Je secoue négativement la tête. Quand il le dit, j’ai l’impression que c’est la chose la plus simple à comprendre, alors que justement, je n’y arrive pas.
Hyujin soupire, frustré. Il s’avance un peu plus et m’attire à nouveau contre lui. Je sens son coeur s’accélérer, comme le mien. Il se penche et dépose ses lèvres sur les miennes. Il les retire au bout de quelques secondes et me regarde dans les yeux. Je ne parviens pas à calmer les battements de mon coeur tandis qu’il murmure :
- Tu n’as toujours pas compris que j’étais amoureux de toi ?
Le rouge me monte aux joues et vient rapidement envahir tout mon visage. Il semble gêné lui aussi, je remarque qu’il s’empourpre un peu.
- Non… pas… pas vraiment…
Décontenancé, il continue de me fixer. Je baisse les yeux en chuchotant :
- Je… je crois que… moi aussi…
Mon coeur n’arrête pas d’accélérer, et je sens mon ventre se serrer.
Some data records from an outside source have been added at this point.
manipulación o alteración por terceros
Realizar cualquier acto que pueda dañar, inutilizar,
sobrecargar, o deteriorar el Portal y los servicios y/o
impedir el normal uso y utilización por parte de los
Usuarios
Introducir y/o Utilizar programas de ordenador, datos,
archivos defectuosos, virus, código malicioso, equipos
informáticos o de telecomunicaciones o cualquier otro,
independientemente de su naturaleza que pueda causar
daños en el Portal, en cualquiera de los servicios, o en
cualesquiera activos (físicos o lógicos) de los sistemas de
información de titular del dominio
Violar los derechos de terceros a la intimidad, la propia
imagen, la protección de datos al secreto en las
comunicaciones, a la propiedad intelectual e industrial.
Il semble surpris par ma réponse, puis un sourire timide éclaire son visage.
- En réalité… je m’en doutais un peu, mais je n’étais pas sûr, souffle-t’il.
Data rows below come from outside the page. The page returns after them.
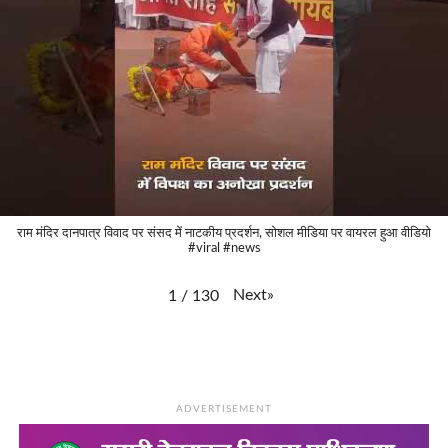
राम मंदिर दानपात्र विवाद पर संसद में नाटकीय प्रदर्शन, सोशल मीडिया पर वायरल हुआ वीडियो
#viral #news
Next
»
1
/
130
ADVERTISEMENT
- Ça fait un peu prétentieux de dire ça, lancé-je.
Je ris nerveusement avant de m’arrêter, me demandant soudain s’il l’a mal pris. Mais il sourit à nouveau.
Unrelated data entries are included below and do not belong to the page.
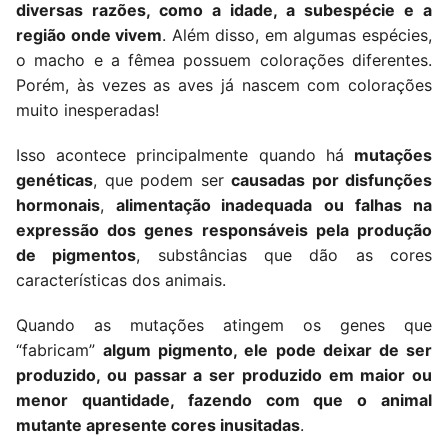
diversas razões, como a idade, a subespécie e a
região onde vivem
. Além disso, em algumas espécies,
o macho e a fêmea possuem colorações diferentes.
Porém, às vezes as aves já nascem com colorações
muito inesperadas!
Isso acontece principalmente quando há
mutações
genéticas
, que podem ser
causadas por disfunções
hormonais
,
alimentação inadequada
ou
falhas na
expressão dos genes responsáveis pela produção
de
pigmentos
, substâncias que dão as cores
características dos animais.
Quando as mutações atingem os genes que
“fabricam”
algum pigmento, ele pode deixar de ser
produzido, ou passar a ser produzido em maior ou
menor quantidade, fazendo com que o animal
mutante apresente cores inusitadas
.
- Plus sérieusement… tu es sûre ? susurre-t’il.
- Euh… oui…
Il me serre un peu plus avant de m’embrasser une nouvelle fois.
La réalité me rattrape. Je ne peux pas l’aimer. Je n’ai pas le droit. Nos familles sont ennemies et mon père veut me trouver un mari.
- Hyujin.. je ne peux pas… Mon père veut me marier.
- C’est vrai…
La vérité, c’est que je me fiche de ce que mon père veut. Moi, je veux être juste vivre ma vie. Est-ce trop demander ? Est-ce que, en tant qu’héritière, je n’ai pas le droit d’être heureuse ?
- Je n’ai pas envie de le laisser gâcher ma vie. Hyujin… gardons ça secret.
Je sais que j’agis égoïstement, mais j’en ai plus qu’assez de me plier en quatre pour un peuple que je ne connais même pas.
- D’accord, répond-il.
Cependant, je sais que cacher une relation n’est pas simple. Si mon père le découvre, sa confiance en moi va encore baisser.
- Et pour ton mariage ? demande-t’il.
- Je ne sais pas, gémis-je. Je dois essayer de le convaincre mais… si ça ne suffisait pas ? Si je suis forcée d’épouser un homme que je ne connais pas ?
La question s’adressait plus à moi-même qu’à Hyujin.
- J’ai besoin de repos. Et demain… Mon père veut que l’on te ramène chez toi. Je dois rencontrer tes parents.
Je me décale de Hyujin et croise les bras autour de mon ventre. J’aide Hyujin à éteindre chaque bougie et je me glisse dans mon lit.
* * *
J’ouvre les yeux, consciente qu’aujourd’hui, je vais perdre Hyujin pendant un temps indéterminé. Je n’ai pas envie de le raccompagner, j’ai envie de rester avec lui. Pourquoi a-t’il fallu qu’on tombe amoureux ? pensé-je.
Je réveille Hyujin.
- Nous partons dans deux heures, indiqué-je en regardant le soleil se lever.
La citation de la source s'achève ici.